To Burke, the pursuit of partisan power was an extension of having principles, rather than a contradiction of them:

Party is a body of men united for promoting by their joint endeavours the national interest, upon some particular principle in which they are all agreed. For my part, I find it impossible to conceive that any one believes in his own politics, or thinks them to be of any weight, who refuses to adopt the means of having them reduced into practice. It is the business of the speculative philosopher to mark the proper ends of Government. It is the business of the politician, who is the philosopher in action, to find out proper means towards those ends, and to employ them with effect. Therefore, every honourable connection will avow it as their first purpose to pursue every just method to put the men who hold their opinions into such a condition as may enable them to carry their common plans into execution, with all the power and authority of the State.

Burke understood why parties had their critics:

I do not wonder that the behaviour of many parties should have made persons of tender and scrupulous virtue somewhat out of humour with all sorts of connection in politics. I admit that people frequently acquire in such confederacies a narrow, bigoted, and proscriptive spirit; that they are apt to sink the idea of the general good in this circumscribed and partial interest.

Yet, Burke defended partisanship from the charge of its critics that a party man should follow his party blindly in all things, even when it violated his own conscience:

In order to throw an odium on political connection, these politicians suppose it a necessary incident to it that you are blindly to follow the opinions of your party when in direct opposition to your own clear ideas, a degree of servitude that no worthy man could bear the thought of submitting to . . . Men thinking freely will, in particular instances, think differently. But still, as the greater Part of the measures which arise in the course of public business are related to, or dependent on, some great leading general principles . . . a man must be peculiarly unfortunate in the choice of his political company if he does not agree with them at least nine times in ten. If he does not concur in these general principles upon which the party is founded, and which necessarily draw on a concurrence in their application, he ought from the beginning to have chosen some other, more conformable to his opinions . . . Thus the disagreement will naturally be rare . . .

There is room, in Burke’s view, for principled dissent without leaving a party; but there is also room for compromising on smaller differences to get along:

When the question is in its nature doubtful, or not very material, the modesty which becomes an individual, and . . . that partiality which becomes a well-chosen friendship, will frequently bring on an acquiescence in the general sentiment.

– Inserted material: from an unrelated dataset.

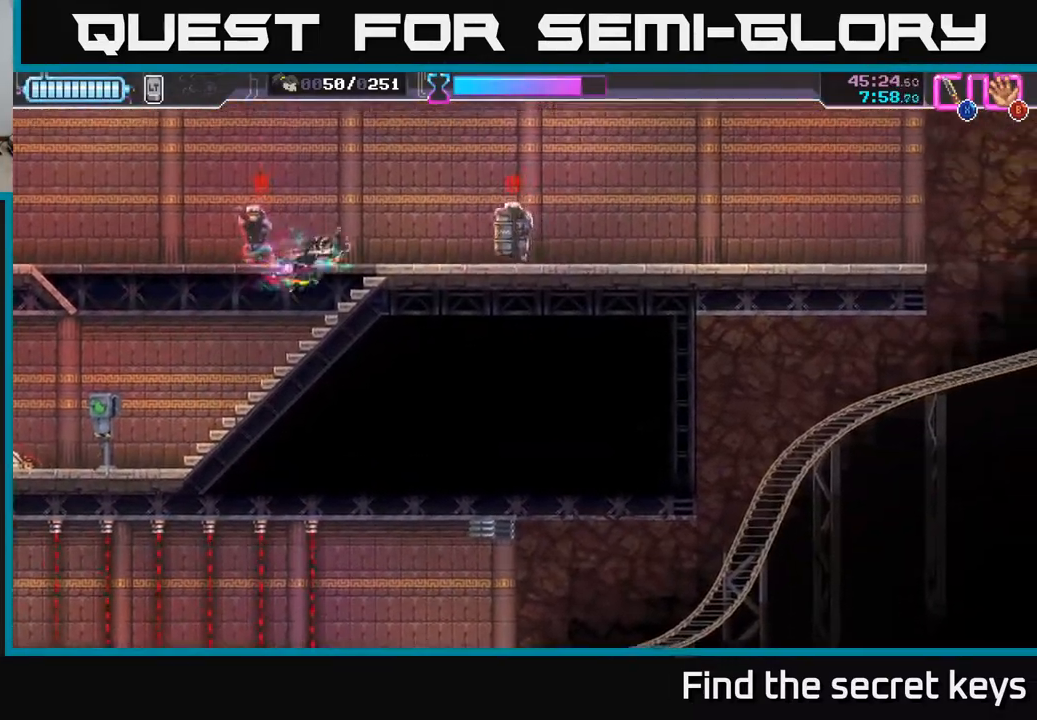
{"buttons": ["R2"], "left_stick": "up-right", "right_stick": "center", "events": [[33, "X", "down"], [117, "left_stick", "up-right"], [133, "X", "up"], [400, "R2", "down"]]}
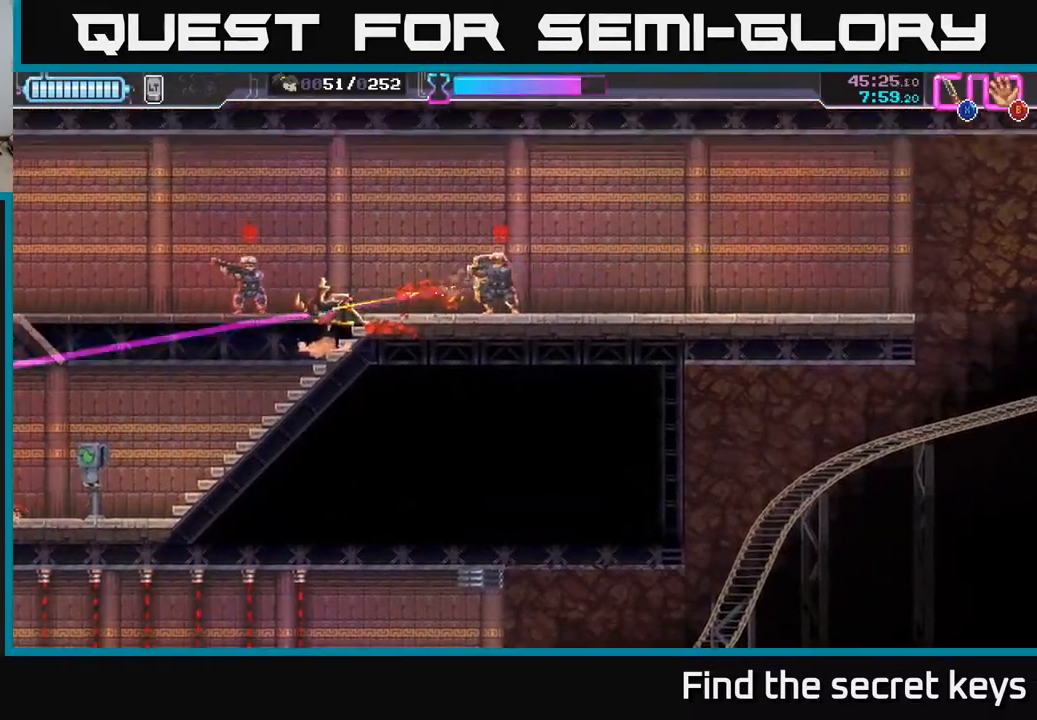
{"buttons": [], "left_stick": "center", "right_stick": "center", "events": [[17, "left_stick", "right"], [83, "R2", "up"], [167, "R2", "down"], [233, "left_stick", "center"], [250, "R2", "up"]]}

There is, by the same token, a time for leaving one’s party, when there is a true disagreement on principle across the board:

[W]hen a gentleman with great visible emoluments abandons the party in which he has long acted, and tells you it is because he proceeds upon his own judgment that he acts on the merits of the several measures as they arise, and that he is obliged to follow his own conscience, and not that of others, he gives reasons which it is impossible to controvert, and discovers a character which it is impossible to mistake. What shall we think of him who never differed from a certain set of men until the moment they lost their power, and who never agreed with them in a single instance afterwards?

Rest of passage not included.